U.S. President Barack Obama seems poised to uphold a Bush administration plan to open more of the country’s coastal waters for oil drilling, as part of a plan to nurture more energy from offshore projects.

“Offshore drilling as part of a comprehensive energy strategy may make sense,” Obama said in a White House interview last week with McClatchy Newspapers.

The president still doesn’t see offshore drilling as a long-term solution – he considers it merely a buffer until the renewable energy projects are put into place.

“In isolation, it’s short-sighted,” Obama said. “I hold out for a more comprehensive strategy before I sign off on whole-hog drilling offshore.”
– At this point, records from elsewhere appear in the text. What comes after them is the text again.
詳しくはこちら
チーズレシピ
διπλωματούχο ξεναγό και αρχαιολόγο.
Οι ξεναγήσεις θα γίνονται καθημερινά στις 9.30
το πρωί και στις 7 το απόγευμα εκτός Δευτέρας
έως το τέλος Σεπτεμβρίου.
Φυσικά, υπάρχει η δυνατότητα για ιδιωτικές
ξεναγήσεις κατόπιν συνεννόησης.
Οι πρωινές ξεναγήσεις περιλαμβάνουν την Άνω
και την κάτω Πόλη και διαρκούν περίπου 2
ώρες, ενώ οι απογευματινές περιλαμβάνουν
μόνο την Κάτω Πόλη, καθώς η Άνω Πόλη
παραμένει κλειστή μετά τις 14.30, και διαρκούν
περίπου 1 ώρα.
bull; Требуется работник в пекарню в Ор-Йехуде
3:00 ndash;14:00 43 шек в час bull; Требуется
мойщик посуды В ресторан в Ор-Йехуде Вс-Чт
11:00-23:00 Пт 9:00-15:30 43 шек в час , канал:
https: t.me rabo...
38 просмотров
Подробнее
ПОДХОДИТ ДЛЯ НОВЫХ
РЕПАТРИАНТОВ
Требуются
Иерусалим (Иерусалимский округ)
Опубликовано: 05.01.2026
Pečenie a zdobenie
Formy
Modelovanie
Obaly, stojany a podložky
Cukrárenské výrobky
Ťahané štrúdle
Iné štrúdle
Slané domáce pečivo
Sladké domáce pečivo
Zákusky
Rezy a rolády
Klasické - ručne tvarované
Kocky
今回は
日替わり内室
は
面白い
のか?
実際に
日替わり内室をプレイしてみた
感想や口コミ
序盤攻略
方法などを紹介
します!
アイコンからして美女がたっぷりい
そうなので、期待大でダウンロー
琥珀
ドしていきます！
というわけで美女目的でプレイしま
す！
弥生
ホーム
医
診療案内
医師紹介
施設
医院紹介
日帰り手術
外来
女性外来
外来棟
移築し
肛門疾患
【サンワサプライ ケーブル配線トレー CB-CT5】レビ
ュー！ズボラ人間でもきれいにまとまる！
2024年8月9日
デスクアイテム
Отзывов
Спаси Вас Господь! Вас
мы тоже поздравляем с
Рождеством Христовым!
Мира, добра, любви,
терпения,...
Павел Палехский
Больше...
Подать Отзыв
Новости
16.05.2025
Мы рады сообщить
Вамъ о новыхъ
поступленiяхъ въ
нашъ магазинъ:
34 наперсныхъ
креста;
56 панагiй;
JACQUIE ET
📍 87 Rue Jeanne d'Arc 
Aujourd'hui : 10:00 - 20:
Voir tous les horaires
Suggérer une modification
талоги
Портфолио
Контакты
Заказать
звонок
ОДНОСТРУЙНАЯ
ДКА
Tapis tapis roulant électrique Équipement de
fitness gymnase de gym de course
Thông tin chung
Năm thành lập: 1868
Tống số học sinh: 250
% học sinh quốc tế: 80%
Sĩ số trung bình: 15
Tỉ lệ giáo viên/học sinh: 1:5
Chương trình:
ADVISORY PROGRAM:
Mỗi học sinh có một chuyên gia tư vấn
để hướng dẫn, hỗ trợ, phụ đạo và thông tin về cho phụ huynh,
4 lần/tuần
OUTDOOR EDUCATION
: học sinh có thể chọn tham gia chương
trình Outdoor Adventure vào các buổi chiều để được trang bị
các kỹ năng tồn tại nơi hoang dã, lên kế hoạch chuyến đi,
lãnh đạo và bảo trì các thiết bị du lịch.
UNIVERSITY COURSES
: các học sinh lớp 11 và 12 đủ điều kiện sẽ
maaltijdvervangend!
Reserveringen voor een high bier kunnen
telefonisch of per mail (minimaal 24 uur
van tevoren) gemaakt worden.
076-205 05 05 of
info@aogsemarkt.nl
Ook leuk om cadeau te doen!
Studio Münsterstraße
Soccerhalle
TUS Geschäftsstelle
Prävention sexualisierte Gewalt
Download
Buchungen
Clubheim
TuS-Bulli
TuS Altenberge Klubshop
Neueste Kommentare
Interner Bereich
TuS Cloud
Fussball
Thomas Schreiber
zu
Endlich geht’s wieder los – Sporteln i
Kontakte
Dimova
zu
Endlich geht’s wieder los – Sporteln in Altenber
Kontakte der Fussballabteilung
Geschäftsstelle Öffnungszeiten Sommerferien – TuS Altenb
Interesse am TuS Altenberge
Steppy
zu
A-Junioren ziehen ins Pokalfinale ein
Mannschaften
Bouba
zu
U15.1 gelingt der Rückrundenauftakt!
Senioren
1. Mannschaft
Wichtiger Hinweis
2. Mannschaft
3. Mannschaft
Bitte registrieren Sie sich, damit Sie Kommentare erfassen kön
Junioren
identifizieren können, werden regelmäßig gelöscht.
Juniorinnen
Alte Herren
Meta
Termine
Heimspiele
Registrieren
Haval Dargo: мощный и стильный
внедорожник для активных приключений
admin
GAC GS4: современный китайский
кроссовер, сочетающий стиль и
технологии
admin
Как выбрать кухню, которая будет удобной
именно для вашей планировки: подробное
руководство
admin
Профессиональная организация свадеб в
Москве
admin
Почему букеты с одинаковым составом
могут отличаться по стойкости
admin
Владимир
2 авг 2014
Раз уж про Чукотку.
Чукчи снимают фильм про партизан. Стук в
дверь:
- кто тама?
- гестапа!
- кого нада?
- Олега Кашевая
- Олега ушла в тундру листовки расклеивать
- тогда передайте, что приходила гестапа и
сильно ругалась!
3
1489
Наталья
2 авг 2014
As crude oil prices skyrocketed to above $147 a barrel in the middle of last year, with gas prices following suit –the national average reached a high of $4.11 a gallon– Congress ended a 1981 drilling ban which covered 85 percent of the offshore areas of the United States.

Public opinion polls overwhelmingly supported the removal of the ban at the time.

However, Interior Secretary Ken Salazar criticized the move as catering to the oil industry more so than taking care of the nation’s energy problem.

“The Bush administration was so intent on opening new areas for oil and gas offshore that it torpedoed offshore renewable energy efforts,” Salazar said last week. “It was a process tilted toward the usual energy players while renewable energy companies and the interests of American consumers and taxpayers were overlooked.”

Others believe that the offshore areas should undergo exploration in an attempt to understand what resources the country holds.

The Obama administration is looking to utilize the coastal waters not just for crude oil drilling, but for renewable energy projects like this offshore wind farm.

“It is entirely possible that America could multiply our undiscovered resources in the Atlantic many times over,” said Rep. Doc Hastings of Washington, the top Republican on the House resources panel. “Without further exploration it is impossible to tell exactly what amount of oil and gas reserves the United States is neglecting.”

Although Salazar has an apparent disdain for the petroleum sector, he admitted that the oil and gas industry “will have a seat at the table.” But he reiterated that he and Obama believe that a “drill-only” approach is not sustainable.

Also last week, Salazar ordered a 45-day review of all the potential sources of energy off the coastline.

The Interior Secretary also pledged to develop final rules in the coming months for renewable offshore resources – including wind, waves and tidal currents. That speeds a process he said had been delayed.